If you like Shel Silverstein or Edward Lear, then chances are you are already familiar with The Woolyhoodwinks. They’re five characters named Ozard, Ludic, Reddy, Junco, and Fluke, who live in The Great North Woods. In The Woollyhoodwinks: vs. The Dark Patch, their world is changed when a piece of the sky falls down and the dark patch it creates begins to consume their tranquil existence.
Each wink has a different dominant characteristic, and even though the story is simple, you can see how that characteristic can be a bad thing or a good thing depending on how it is acted or not acted upon. It is the traits of the Winks and their responses to the dark patch that drive the story. Ozard approaches things scientifically, Ludic is a bard, Reddy has some peculiar multiple personality issues, Junco has an obsessive focus on things and Fluke is afraid of the dark. There is certainly something for a wide variety of children to identify with.
This book is highly stylized in terms of both illustration and narrative. It is a carefully worded story, and introduced my son to a nonsensical style of speech that I’m not sure he was quite ready for. For example:
- So sunsets begin, sparkles dim, and dusk calls the curtain.
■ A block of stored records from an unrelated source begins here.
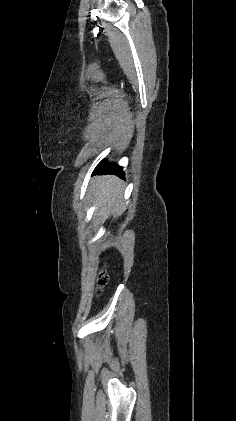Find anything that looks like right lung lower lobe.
I'll return each instance as SVG.
<instances>
[{
    "instance_id": "right-lung-lower-lobe-1",
    "label": "right lung lower lobe",
    "mask_w": 236,
    "mask_h": 421,
    "mask_svg": "<svg viewBox=\"0 0 236 421\" xmlns=\"http://www.w3.org/2000/svg\"><path fill=\"white\" fill-rule=\"evenodd\" d=\"M96 173H112L117 174L123 177L124 173L122 171V167L114 164V163H107L105 160L101 161L98 166L96 167L94 174Z\"/></svg>"
}]
</instances>
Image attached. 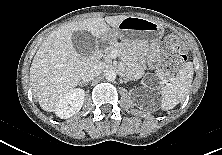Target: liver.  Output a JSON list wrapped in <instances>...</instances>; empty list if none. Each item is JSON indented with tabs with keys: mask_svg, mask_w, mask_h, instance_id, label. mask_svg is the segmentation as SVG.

In the opening line and in much of the story, I could hear the voice of the great Frank Oz. Though it was also filled with many beautiful turns of phrase and was certainly a lyrical joy to read aloud:
- So the space between yesterday and tomorrow is now, and the Woolyhoodwinks fall… one wink… five winks… ten winks… asleep.
The artwork in the book is perhaps my favorite thing of all, a blend of traditional illustration and fabric crafts that have been photo-shopped in. It has a warmth and depth to it that I find very appealing. I have a huge addiction to crafting and that this story is born from five hand made stuffies is really inspiring to me, as a crafter, writer and mother.
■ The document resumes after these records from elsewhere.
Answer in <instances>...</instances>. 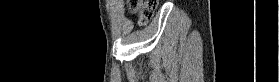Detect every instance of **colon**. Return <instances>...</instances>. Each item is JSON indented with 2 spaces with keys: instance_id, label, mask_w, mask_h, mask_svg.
<instances>
[{
  "instance_id": "5ec220e1",
  "label": "colon",
  "mask_w": 279,
  "mask_h": 82,
  "mask_svg": "<svg viewBox=\"0 0 279 82\" xmlns=\"http://www.w3.org/2000/svg\"><path fill=\"white\" fill-rule=\"evenodd\" d=\"M129 13L136 14L145 23L154 13L157 0H126Z\"/></svg>"
}]
</instances>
How many times have I created stories based on my son’s friends? Here one has actually been brought to life.
For so many reasons I wanted to love this book and yet I found it to be on the other side of odd, reminiscent of some of the great oddities in children’s fiction, but not quite making the mark.
From my son’s perspective, however, it was wonderful. He found both the story and the artwork to be absolutely riveting. He consistently requests it at night and even points to things when out hiking as comparisons to things in this book. If it engages him and prompts him into making connections with everyday occurrences. I’d say we have a winner, no matter how odd his mother finds it!
I was provided with a copy of this book for review purposes.